Я этого не понимаю. Нет — понимаю! Я вдруг понимаю, хотя нет никакой реальной причины (разве есть?), чтобы это понял хоть кто-нибудь еще. Отныне в трафике мы истощаем время друг друга, жизни друг друга. Мы транжирим жизни друг друга.

Утренние заплывы Корнелии становятся чем-то вроде ритуала. Теперь Мариус, уже побронзовевший, стоит подбоченясь на палубе и открыто восхищается ею, когда она пробирается через мелководье к берегу. Очевидно, груди у нее…

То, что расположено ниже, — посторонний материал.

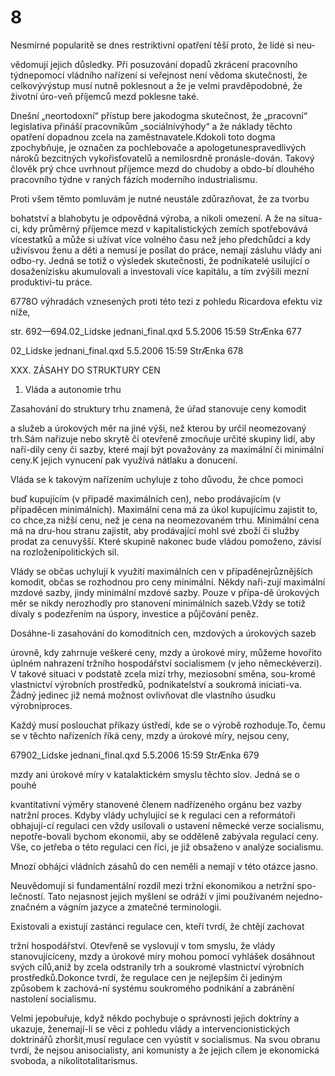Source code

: # 8

Nesmírné popularitě se dnes restriktivní opatření těší proto, že lidé si neu-

vědomují jejich důsledky. Při posuzování dopadů zkrácení pracovního týdnepomocí vládního nařízení si veřejnost není vědoma skutečnosti, že celkovývýstup musí nutně poklesnout a že je velmi pravděpodobné, že životní úro-veň příjemců mezd poklesne také.

Dnešní „neortodoxní“ přístup bere jakodogma skutečnost, že „pracovní“ legislativa přináší pracovníkům „sociálnívýhody“ a že náklady těchto opatření dopadnou zcela na zaměstnavatele.Kdokoli toto dogma zpochybňuje, je označen za pochlebovače a apologetunespravedlivých nároků bezcitných vykořisťovatelů a nemilosrdně pronásle-dován. Takový člověk prý chce uvrhnout příjemce mezd do chudoby a obdo-bí dlouhého pracovního týdne v raných fázích moderního industrialismu.

Proti všem těmto pomluvám je nutné neustále zdůrazňovat, že za tvorbu

bohatství a blahobytu je odpovědná výroba, a nikoli omezení. A že na situa-ci, kdy průměrný příjemce mezd v kapitalistických zemích spotřebovává vícestatků a může si užívat více volného času než jeho předchůdci a kdy uživísvou ženu a děti a nemusí je posílat do práce, nemají zásluhu vlády ani odbo-ry. Jedná se totiž o výsledek skutečnosti, že podnikatelé usilující o dosaženízisku akumulovali a investovali více kapitálu, a tím zvýšili mezní produktivi-tu práce.

6778O výhradách vznesených proti této tezi z pohledu Ricardova efektu viz níže,

str. 692—694.02_Lidske jednani_final.qxd 5.5.2006 15:59 StrÆnka 677

02_Lidske jednani_final.qxd 5.5.2006 15:59 StrÆnka 678

XXX. ZÁSAHY DO STRUKTURY CEN

1. Vláda a autonomie trhu

Zasahování do struktury trhu znamená, že úřad stanovuje ceny komodit

a služeb a úrokových měr na jiné výši, než kterou by určil neomezovaný trh.Sám nařizuje nebo skrytě či otevřeně zmocňuje určité skupiny lidí, aby naří-dily ceny či sazby, které mají být považovány za maximální či minimální ceny.K jejich vynucení pak využívá nátlaku a donucení.

Vláda se k takovým nařízením uchyluje z toho důvodu, že chce pomoci

buď kupujícím (v případě maximálních cen), nebo prodávajícím (v případěcen minimálních). Maximální cena má za úkol kupujícímu zajistit to, co chce,za nižší cenu, než je cena na neomezovaném trhu. Minimální cena má na dru-hou stranu zajistit, aby prodávající mohl své zboží či služby prodat za cenuvyšší. Které skupině nakonec bude vládou pomoženo, závisí na rozloženípolitických sil.

Vlády se občas uchylují k využití maximálních cen v případěnejrůznějších komodit, občas se rozhodnou pro ceny minimální. Někdy naři-zují maximální mzdové sazby, jindy minimální mzdové sazby. Pouze v přípa-dě úrokových měr se nikdy nerozhodly pro stanovení minimálních sazeb.Vždy se totiž dívaly s podezřením na úspory, investice a půjčování peněz.

Dosáhne-li zasahování do komoditních cen, mzdových a úrokových sazeb

úrovně, kdy zahrnuje veškeré ceny, mzdy a úrokové míry, můžeme hovořito úplném nahrazení tržního hospodářství socialismem (v jeho německéverzi). V takové situaci v podstatě zcela mizí trhy, meziosobní směna, sou-kromé vlastnictví výrobních prostředků, podnikatelství a soukromá iniciati-va. Žádný jedinec již nemá možnost ovlivňovat dle vlastního úsudku výrobníproces.

Každý musí poslouchat příkazy ústředí, kde se o výrobě rozhoduje.To, čemu se v těchto nařízeních říká ceny, mzdy a úrokové míry, nejsou ceny,

67902_Lidske jednani_final.qxd 5.5.2006 15:59 StrÆnka 679

mzdy ani úrokové míry v katalaktickém smyslu těchto slov. Jedná se o pouhé

kvantitativní výměry stanovené členem nadřízeného orgánu bez vazby natržní proces. Kdyby vlády uchylující se k regulaci cen a reformátoři obhajují-cí regulaci cen vždy usilovali o ustavení německé verze socialismu, nepotře-bovali bychom ekonomii, aby se odděleně zabývala regulací ceny. Vše, co jetřeba o této regulaci cen říci, je již obsaženo v analýze socialismu.

Mnozí obhájci vládních zásahů do cen neměli a nemají v této otázce jasno.

Neuvědomují si fundamentální rozdíl mezi tržní ekonomikou a netržní spo-lečností. Tato nejasnost jejich myšlení se odráží v jimi používaném nejedno-značném a vágním jazyce a zmatečné terminologii.

Existovali a existují zastánci regulace cen, kteří tvrdí, že chtějí zachovat

tržní hospodářství. Otevřeně se vyslovují v tom smyslu, že vlády stanovujícíceny, mzdy a úrokové míry mohou pomocí vyhlášek dosáhnout svých cílů,aniž by zcela odstranily trh a soukromé vlastnictví výrobních prostředků.Dokonce tvrdí, že regulace cen je nejlepším či jediným způsobem k zachová-ní systému soukromého podnikání a zabránění nastolení socialismu.

Velmi jepobuřuje, když někdo pochybuje o správnosti jejich doktríny a ukazuje, ženemají-li se věci z pohledu vlády a intervencionistických doktrinářů zhoršit,musí regulace cen vyústit v socialismus. Na svou obranu tvrdí, že nejsou anisocialisty, ani komunisty a že jejich cílem je ekonomická svoboda, a nikolitotalitarismus.
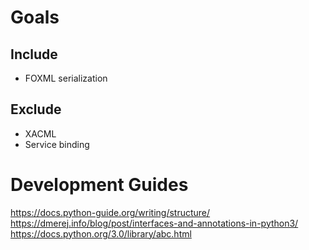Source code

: # Goals
## Include
- FOXML serialization
## Exclude
- XACML
- Service binding
# Development Guides
https://docs.python-guide.org/writing/structure/
https://dmerej.info/blog/post/interfaces-and-annotations-in-python3/
https://docs.python.org/3.0/library/abc.html
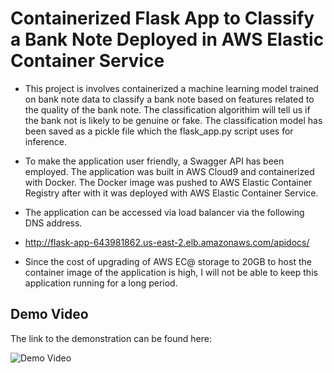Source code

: # Containerized Flask App to Classify a Bank Note Deployed in AWS Elastic Container Service

- This project is involves containerized a machine learning model trained on bank note data to classify a bank note based on features related to the quality of the bank note. The classification algorithim will tell us if the bank not is likely to be genuine or fake. The classification model has been saved as a pickle file which the flask_app.py script uses for inference.

- To make the application user friendly, a Swagger API has been employed. The application was built in AWS Cloud9 and containerized with Docker. The Docker image was pushed to AWS Elastic Container Registry after with it was deployed with AWS Elastic Container Service. 

- The application can be accessed via load balancer via the following DNS address. 

- http://flask-app-643981862.us-east-2.elb.amazonaws.com/apidocs/

- Since the cost of upgrading of AWS EC@ storage to 20GB to host the container image of the application is high, I will not be able to keep this application running for a long period. 


## Demo Video

The link to the demonstration can be found here:

![Demo Video](https://www.youtube.com/watch?v=2ozDPSCJGxo)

Пакет, доставленный курьером в униформе. Я, не испытывая большого энтузиазма, ожидал медицинских предписаний, прислать которые обещал Слизард. Однако в обратном адресе значится «Хорниг Ультрасон».

В пакете — первые главы моей рукописи. И план-конспект. И чек. Деньги за опцион. Не знаю, как ей удалось. Но это…

Да, искусство может влечь к себе, а еще сильнее — любовь, с этим ее узнаванием и готовностью прощать в глазах, с касанием руки, когда оно так необходимо, со столь сладостным разрешением борьбы между разумом и телом. Но это, это (в руках у меня дрожат деньги), это — подлинное счастье.

Столь силен был вихрь моей радости, что какое-то время я даже не замечал, что боль таки наступила.

А теперь и трубы опять принимаются за свое. Эта боль; эта их неорганическая агония. Господи, от нее корчится и извивается вся квартира.

Это когда-нибудь прекратится? Прекратится когда-нибудь вся эта дрянь?

Не сейчас. Но когда? Когда подоспеет время для этого — для труб, для боли? Никогда, просто-таки никогда, для этого время никогда не наступит.